Best Time to Visit Ireland

By Richard Corrigan; Updated June 08, 2017

From Dublin to Donegal: Discover the Emerald Isle's most delightful days (and nights)

Best Time to Visit Ireland

Sunny one minute and rainy the next, a visit to Ireland is a gamble in any season, but it tends to be one that pays off. Put the odds in your favor by planning your visit at just the right time. With a little luck, you'll be able to enjoy Ireland's historic pubs, wide-open countrysides and legendary hospitality without spending your time hiding from the rain.

Planning around the seasons

The Atlantic Ocean plays a pretty big role in shaping the seasons in Ireland. Generally speaking, the ocean currents have the effect of balancing the seasons, keeping any from being too extreme. Summers are warm, but seldom hot. Winters chilly, but seldom freezing. Spring brings an abundance of blooming wildflowers, and autumn's crisp air transforms the leaves into a rainbow of reds, oranges and yellows.

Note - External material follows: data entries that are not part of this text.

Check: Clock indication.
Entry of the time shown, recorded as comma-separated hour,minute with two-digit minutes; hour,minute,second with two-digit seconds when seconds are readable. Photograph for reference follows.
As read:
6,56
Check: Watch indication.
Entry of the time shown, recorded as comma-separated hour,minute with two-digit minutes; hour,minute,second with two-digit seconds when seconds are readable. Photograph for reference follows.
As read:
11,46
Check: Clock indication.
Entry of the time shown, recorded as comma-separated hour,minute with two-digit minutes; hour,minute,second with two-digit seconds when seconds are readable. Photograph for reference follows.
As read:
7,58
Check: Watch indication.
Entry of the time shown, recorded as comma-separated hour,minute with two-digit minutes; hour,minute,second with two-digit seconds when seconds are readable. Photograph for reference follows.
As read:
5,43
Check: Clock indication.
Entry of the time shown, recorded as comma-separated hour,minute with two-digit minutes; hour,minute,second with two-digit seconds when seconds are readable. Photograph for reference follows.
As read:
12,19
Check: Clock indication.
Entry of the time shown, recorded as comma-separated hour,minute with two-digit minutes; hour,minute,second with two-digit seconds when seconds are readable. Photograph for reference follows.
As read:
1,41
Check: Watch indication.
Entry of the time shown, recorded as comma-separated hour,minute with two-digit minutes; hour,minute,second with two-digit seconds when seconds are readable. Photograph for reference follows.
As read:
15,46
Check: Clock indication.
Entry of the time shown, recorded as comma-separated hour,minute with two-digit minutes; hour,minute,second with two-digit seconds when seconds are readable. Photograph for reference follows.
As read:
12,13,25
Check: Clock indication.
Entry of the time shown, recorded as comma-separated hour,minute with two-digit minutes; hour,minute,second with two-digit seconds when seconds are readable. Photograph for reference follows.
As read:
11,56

Whenever you decide to visit, bring clothing for a variety of conditions just in case. And keep in mind that each season brings an assortment of events and festivals worth attending, from Dublin's St. Patrick's Day Festival in March to the Kilkenny Arts Festival in August.

Dealing with the weather

If you're the type who likes to talk about the weather, Ireland is the place for you. Stop in any pub at any time of day, and you're likely to find a hearty discussion on the subject already in progress.

Snow is rare in most parts of Ireland, but rain can pop up with little warning at any time of year. It might clear in a few minutes, or it could drag on for days, though the latter is less common if you visit during the warmer months. May through September generally offer the most comfortable weather in Ireland. The downside, of course, is that warm weather brings the tourists.

Beating the crowds

July and August represent the height of the tourist season in Ireland, from the streets of Dublin to the warm seaside counties of Southern Ireland. If you don't mind the crowds, then your decision is an easy one – visit in summer. In addition to long daylight hours and temperatures in the 70s, you'll find that more attractions are open for business than at any other time of year. Hotels fill up the fastest, and tend to charge the highest rates in summer, so book your trip in advance if you can.

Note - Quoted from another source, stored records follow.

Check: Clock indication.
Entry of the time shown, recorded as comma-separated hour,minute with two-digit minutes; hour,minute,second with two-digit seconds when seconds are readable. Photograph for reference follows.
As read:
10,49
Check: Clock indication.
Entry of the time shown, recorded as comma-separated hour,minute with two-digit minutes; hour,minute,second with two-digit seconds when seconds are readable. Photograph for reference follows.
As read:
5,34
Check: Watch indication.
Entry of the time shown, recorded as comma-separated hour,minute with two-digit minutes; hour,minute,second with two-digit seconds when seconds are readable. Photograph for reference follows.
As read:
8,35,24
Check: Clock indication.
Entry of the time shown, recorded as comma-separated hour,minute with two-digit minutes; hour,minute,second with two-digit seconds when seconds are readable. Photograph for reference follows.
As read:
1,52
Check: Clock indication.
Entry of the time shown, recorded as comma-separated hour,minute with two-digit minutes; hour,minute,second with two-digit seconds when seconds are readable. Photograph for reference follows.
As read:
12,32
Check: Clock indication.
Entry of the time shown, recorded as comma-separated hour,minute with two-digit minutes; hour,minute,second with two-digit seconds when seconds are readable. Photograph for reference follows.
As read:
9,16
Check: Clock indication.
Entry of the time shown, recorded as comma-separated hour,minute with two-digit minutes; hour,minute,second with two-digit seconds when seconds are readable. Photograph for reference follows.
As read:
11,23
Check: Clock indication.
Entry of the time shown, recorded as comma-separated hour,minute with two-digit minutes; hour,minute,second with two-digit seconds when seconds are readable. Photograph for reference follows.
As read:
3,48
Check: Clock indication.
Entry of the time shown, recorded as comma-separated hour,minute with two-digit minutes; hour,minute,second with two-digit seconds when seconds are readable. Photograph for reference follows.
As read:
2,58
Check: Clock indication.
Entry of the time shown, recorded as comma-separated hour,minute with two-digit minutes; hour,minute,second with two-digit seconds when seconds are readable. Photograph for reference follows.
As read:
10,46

If crowds aren't your thing, your best bets are spring and fall. Planning your visit to Ireland in May or September allows you to take advantage of comfortable weather, reasonable vacation prices and fairly small crowds. Winter is another option, but it tends to be a bit dreary, and you'll find that most of the businesses that cater to tourists will be closed, especially in rural areas. But places that do stay open will most likely offer their cheapest prices of the year.